The controversy unfolded as senior clerics and lawmakers renewed calls for strict hijab enforcement, despite the visible defiance of women and girls across Iran.

At a joint session of the Assembly of Experts, member Hashem Hosseini-Bushehri said “both cultural and economic neglect had caused distress among religious authorities and the public.”

“If the issue of hijab is not managed properly, it will worsen like a cracked dam,” Mojtaba Zolnour, a parliament member from Qom, warned Friday. He accused parliament’s leadership of inaction.

Friday prayer leaders nationwide echoed similar messages in coordinated sermons. Tehran’s temporary prayer leader Mohammad Javad Haj Ali Akbari urged “observance of modesty in public,” while Shahrekord’s cleric Mostafa Hashemi said hijab was “a divine obligation, not a personal right,” and that neglecting it “disturbs the community’s psychological peace.”

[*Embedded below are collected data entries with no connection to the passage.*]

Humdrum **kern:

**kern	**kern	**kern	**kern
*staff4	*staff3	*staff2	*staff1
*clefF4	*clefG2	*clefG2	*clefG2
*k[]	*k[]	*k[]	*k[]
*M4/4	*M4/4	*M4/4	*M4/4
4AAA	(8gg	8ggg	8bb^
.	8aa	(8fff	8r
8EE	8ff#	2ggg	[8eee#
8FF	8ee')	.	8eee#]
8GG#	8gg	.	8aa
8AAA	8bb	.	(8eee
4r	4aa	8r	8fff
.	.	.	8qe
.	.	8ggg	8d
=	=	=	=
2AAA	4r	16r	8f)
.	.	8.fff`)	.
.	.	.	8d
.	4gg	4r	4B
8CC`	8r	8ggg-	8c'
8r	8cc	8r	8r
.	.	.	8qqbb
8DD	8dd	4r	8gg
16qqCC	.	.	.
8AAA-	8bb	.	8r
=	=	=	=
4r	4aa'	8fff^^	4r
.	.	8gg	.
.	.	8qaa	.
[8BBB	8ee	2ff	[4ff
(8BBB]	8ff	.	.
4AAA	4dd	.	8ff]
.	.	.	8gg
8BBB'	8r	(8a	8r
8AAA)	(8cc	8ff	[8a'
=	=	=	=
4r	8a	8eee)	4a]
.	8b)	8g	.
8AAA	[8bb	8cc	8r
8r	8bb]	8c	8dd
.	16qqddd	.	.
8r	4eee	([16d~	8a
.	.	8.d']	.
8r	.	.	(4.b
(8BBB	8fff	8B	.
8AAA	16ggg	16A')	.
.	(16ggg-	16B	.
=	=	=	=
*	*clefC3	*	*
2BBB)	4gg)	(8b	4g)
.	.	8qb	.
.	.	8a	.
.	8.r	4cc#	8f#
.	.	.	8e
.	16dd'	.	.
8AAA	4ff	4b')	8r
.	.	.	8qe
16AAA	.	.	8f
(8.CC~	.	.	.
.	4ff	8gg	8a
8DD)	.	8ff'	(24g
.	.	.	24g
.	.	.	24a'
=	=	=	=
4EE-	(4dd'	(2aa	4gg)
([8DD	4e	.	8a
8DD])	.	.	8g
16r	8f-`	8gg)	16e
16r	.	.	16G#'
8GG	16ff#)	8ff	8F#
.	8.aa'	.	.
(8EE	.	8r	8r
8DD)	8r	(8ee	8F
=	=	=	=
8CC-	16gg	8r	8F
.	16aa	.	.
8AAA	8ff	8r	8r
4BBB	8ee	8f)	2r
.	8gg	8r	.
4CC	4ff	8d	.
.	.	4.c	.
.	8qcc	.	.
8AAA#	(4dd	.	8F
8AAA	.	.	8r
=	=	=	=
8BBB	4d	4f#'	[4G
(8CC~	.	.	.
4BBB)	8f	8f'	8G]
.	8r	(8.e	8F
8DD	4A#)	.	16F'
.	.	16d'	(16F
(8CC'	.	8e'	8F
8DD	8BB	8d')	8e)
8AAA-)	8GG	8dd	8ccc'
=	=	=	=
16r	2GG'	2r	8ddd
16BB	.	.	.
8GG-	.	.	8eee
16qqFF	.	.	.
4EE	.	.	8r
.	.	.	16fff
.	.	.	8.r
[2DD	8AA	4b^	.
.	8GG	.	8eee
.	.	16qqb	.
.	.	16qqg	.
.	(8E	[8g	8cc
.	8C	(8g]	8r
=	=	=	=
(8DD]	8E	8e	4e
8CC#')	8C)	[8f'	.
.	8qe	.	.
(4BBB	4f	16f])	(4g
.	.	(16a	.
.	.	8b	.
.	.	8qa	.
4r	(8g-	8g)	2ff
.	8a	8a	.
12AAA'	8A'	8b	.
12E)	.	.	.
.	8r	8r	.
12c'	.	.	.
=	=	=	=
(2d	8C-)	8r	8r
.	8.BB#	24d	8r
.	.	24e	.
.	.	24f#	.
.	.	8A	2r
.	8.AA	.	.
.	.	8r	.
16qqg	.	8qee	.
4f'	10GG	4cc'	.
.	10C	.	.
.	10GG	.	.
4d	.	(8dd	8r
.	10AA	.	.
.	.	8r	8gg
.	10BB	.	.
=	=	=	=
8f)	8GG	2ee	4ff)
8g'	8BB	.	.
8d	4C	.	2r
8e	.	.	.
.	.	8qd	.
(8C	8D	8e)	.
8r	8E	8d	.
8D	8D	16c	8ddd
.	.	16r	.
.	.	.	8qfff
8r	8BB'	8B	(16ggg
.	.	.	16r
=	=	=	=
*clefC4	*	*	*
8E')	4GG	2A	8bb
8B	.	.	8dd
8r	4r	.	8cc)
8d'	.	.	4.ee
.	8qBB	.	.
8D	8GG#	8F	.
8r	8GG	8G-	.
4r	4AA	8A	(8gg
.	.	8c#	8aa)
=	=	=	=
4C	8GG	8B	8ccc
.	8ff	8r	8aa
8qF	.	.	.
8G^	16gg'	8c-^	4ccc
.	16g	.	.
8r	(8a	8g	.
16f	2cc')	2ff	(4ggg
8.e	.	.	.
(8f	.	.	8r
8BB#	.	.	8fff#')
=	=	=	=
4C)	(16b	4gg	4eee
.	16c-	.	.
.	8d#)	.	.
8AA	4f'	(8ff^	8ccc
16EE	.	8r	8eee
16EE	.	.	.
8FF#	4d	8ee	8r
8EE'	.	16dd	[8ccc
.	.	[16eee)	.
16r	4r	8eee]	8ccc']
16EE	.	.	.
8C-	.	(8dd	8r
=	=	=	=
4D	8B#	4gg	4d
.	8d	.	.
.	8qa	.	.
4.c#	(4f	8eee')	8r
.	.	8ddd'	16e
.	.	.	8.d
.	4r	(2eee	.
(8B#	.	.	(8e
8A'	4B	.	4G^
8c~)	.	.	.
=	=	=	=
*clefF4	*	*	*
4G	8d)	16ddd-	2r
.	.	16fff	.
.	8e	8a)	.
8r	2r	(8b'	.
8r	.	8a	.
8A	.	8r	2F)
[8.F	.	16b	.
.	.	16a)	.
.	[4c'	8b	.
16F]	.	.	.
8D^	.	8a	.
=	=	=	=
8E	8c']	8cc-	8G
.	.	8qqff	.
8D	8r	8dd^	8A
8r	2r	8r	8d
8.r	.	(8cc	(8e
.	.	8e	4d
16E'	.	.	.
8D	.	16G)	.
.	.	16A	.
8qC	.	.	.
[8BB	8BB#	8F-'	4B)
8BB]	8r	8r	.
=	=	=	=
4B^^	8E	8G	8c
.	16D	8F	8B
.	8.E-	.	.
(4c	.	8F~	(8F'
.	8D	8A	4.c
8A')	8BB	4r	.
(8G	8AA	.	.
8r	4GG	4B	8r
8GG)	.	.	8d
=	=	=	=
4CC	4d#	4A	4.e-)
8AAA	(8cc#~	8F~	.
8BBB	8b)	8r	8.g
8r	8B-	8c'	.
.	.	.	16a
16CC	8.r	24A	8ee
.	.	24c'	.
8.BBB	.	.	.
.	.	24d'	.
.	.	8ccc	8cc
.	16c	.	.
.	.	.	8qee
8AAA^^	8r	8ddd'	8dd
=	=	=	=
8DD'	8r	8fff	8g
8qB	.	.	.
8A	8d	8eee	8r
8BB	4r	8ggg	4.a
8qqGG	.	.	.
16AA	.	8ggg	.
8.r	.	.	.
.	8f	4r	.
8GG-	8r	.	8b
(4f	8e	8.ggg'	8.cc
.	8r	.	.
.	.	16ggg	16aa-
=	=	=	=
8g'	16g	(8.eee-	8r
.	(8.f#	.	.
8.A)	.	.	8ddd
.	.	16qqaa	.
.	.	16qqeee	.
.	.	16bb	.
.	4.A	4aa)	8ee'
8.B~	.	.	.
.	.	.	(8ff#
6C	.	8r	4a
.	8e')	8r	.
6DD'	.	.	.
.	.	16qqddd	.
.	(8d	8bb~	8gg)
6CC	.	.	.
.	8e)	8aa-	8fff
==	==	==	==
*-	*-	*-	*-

Despite such rhetoric, the government has quietly suspended enforcement of a strict hijab bill amid fears of renewed protests.

Conservative figure Mohammad-Reza Bahonar said in a recent interview that “the era of ruling the country by forcing hijab through law is over,” adding that the Supreme National Security Council had cut the bill.

Yet in recent weeks, authorities have sealed cafés and restaurants across cities for noncompliance after outcry by hardliners. Police warned that all businesses “must observe current laws,” signaling that Iran’s long-running struggle over dress and personal freedom remains unresolved.